Trägt man also /bin/rbash als Shell für den Benutzer ein, dann landet er in einer restriktiven Umgebung. Er kann nur Programme starten, welche in seinem Ausführungspfad stehen. Direktaufrufe von Programmen über einen absoluten Pfad sind nicht möglich. Umleitungen, Pipes und ein paar andere Feinheiten ebenfalls nicht.

Allerdings stößt man dann über den ersten Haken. Wer SSH kann, der kann auch in der Regel SCP und SFTP. Und hat somit ein Mittel, trotzdem auf dem Server in Bereiche zu kommen, wo er vielleicht nicht hin soll. Der Benutzer sollte also nur SSH machen und nichts anders. Interessanterweise ist das bei Administratoren normalerweise andersherum. Die möchten eigentlich nur SCP oder SFTP zulassen, aber keine SSH.

Die Lösung zu dem Problem ist simple. Bei einer SSH-Verbindung wird der Login-Shell als Parameter übergeben, was gemacht werden soll. Ist es eine normale SSH-Verbindung, also auch ohne Aufruf eines Programms, werden keine Parameter übergeben. Bei SCP oder SFTP werden als Parameter die gewünschten Programme auf dem Server übergeben.

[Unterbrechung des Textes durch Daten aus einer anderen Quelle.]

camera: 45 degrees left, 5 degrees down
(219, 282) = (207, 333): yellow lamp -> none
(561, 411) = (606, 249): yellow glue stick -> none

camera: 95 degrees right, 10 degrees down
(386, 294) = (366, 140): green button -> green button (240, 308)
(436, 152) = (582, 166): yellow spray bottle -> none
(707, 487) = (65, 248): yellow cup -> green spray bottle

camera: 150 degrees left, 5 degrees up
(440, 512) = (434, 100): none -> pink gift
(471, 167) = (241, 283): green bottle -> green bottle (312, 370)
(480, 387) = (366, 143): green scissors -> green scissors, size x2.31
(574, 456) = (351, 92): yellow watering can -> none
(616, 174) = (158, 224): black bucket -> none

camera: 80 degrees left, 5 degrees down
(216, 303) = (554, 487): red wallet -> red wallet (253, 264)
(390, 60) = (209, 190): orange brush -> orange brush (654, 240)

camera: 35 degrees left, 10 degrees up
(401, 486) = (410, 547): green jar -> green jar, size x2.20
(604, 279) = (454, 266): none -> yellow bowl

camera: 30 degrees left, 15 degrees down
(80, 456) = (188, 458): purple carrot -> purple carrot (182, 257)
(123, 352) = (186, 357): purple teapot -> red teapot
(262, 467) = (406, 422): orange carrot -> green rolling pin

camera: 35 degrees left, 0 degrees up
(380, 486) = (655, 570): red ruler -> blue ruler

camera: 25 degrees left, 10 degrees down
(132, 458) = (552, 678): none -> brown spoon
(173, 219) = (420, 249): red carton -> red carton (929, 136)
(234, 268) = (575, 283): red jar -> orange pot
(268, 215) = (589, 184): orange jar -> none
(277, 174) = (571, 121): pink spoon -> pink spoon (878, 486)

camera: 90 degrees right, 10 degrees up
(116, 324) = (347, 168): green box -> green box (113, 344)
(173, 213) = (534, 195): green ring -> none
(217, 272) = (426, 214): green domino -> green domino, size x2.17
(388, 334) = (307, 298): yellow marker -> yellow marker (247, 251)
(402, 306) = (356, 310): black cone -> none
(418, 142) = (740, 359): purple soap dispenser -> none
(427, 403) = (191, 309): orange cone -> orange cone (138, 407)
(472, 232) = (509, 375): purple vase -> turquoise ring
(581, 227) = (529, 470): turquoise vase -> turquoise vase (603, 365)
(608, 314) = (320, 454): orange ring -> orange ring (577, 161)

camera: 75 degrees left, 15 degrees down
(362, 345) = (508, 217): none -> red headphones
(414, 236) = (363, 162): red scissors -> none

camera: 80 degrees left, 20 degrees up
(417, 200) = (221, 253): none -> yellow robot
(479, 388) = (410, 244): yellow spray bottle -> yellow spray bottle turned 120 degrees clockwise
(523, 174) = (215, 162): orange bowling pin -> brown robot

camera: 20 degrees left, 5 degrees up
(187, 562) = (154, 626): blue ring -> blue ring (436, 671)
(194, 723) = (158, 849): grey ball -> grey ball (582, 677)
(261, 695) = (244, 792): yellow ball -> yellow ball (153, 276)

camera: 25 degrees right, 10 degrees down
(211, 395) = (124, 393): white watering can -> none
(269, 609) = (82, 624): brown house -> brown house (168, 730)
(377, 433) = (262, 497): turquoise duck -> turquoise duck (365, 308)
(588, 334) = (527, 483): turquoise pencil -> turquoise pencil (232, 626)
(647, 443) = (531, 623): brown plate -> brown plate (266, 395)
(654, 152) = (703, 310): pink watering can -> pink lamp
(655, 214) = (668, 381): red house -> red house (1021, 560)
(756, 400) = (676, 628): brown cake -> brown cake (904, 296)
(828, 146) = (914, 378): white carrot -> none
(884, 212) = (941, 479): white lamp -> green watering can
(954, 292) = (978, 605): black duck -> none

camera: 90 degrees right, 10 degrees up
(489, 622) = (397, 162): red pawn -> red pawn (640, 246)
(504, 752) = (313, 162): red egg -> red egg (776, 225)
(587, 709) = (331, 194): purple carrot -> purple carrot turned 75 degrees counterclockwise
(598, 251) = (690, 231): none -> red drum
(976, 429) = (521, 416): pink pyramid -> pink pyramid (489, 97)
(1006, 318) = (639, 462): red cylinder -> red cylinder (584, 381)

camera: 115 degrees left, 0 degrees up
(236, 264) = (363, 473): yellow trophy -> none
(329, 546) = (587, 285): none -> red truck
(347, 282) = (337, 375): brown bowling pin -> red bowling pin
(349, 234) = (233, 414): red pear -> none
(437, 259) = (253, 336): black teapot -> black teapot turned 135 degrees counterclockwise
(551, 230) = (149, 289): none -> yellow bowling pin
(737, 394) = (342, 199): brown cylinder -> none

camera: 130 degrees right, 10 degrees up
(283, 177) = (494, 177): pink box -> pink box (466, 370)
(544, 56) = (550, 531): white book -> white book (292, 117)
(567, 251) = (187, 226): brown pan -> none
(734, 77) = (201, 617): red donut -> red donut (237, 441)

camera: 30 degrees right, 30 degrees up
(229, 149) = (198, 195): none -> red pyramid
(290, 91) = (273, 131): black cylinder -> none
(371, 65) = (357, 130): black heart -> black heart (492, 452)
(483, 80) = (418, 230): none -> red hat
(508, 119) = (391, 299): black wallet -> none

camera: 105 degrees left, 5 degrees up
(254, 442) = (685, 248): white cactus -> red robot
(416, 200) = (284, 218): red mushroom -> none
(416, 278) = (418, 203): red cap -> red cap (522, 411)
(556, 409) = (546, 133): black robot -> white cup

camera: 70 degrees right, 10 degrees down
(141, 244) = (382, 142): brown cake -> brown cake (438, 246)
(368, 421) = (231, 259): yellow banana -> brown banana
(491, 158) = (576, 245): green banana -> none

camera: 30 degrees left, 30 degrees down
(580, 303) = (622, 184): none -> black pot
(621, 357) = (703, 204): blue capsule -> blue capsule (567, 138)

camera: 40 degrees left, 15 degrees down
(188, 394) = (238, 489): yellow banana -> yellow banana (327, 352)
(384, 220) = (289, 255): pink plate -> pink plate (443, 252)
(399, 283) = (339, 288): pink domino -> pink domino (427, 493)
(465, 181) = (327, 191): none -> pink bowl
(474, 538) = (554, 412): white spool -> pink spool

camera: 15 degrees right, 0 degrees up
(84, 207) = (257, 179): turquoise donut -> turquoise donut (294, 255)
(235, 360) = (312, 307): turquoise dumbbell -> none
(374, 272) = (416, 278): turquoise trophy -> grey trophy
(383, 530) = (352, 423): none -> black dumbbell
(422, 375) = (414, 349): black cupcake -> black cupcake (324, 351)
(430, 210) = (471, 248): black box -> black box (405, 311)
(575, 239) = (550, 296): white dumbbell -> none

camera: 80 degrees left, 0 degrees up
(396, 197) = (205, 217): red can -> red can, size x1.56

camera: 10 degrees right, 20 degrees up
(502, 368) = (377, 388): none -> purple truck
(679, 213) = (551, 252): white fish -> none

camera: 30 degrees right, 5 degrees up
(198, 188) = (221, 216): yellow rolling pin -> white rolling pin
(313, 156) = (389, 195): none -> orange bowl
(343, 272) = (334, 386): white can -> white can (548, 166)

Mit folgenden kleine Shellskript, welches man dann als Shell für den Benutzer einträgt, testet man, ob Parameter übergeben werden und falls nicht, wird die Restriktive Bash als Login-Shell aufgerufen:


#!/bin/bash

test $# -ne 0 && exit 1
exec rbash -l

Das Ganze kann man noch um eventuelle Fehlermeldungen über Stdout erweiteren, damit der Benutzer am anderen Ende mitbekommt, warum das Ganze denn nicht funktioniert.

Als nächstes möchte man vielleicht noch die Restriktive Bash restriktiver machen, zum Beispiel alle Builtin-Kommandos deaktivieren, damit der Benutzer wirklich nur das machen kann, was man will.

Es empfiehlt sich auch, den Ausführungspfad explizit zu setzen, dass der Benutzer nicht einfach alle Standard-Programme auf dem Server ausführen kann. Sinnvoll ist es hier, der Übersicht halber den Ausführungspfad auf ein Verzeichnis im Benutzerverzeichnis zu setzen, zum Beispiel /home/user/bin und dort alle Sachen unterzubringen, welche er benutzen darf.

Da die Restriktive Bash als Login-Shell aufgerufen wird, hat man die Möglichkeit über die Datei .bash_profile im Benutzerverzeichnis die Umgebung des Benutzers zu beeinflussen, ohne das er dies rückgängig machen könnte. Dies könnte beispielsweise so aussehen:


str=$(enable | sed -e 's/\(exit\|logout\)//g' )

export PS1=$
export PATH=$HOME/bin

enable -n $str

Die einzigen Builtins, welche hier erlaubt bleiben, sind exit und logout zum Abmelden. Ansonsten funktioniert nur noch, was unter /home/user/bin zu finden ist. Für dort aufgerufene Programme und Skripte gelten diese Restriktionen übrigens nicht mehr, da die Restriktionen alleine durch die Restriktive Bash forciert werden.

Jetzt kombiniert man das Ganze noch damit, dass der Benutzer sich nur per Schlüssel anmelden darf und erreicht so dann insgesamt eine Sicherheit, die über der einer Weblösung liegen dürfte.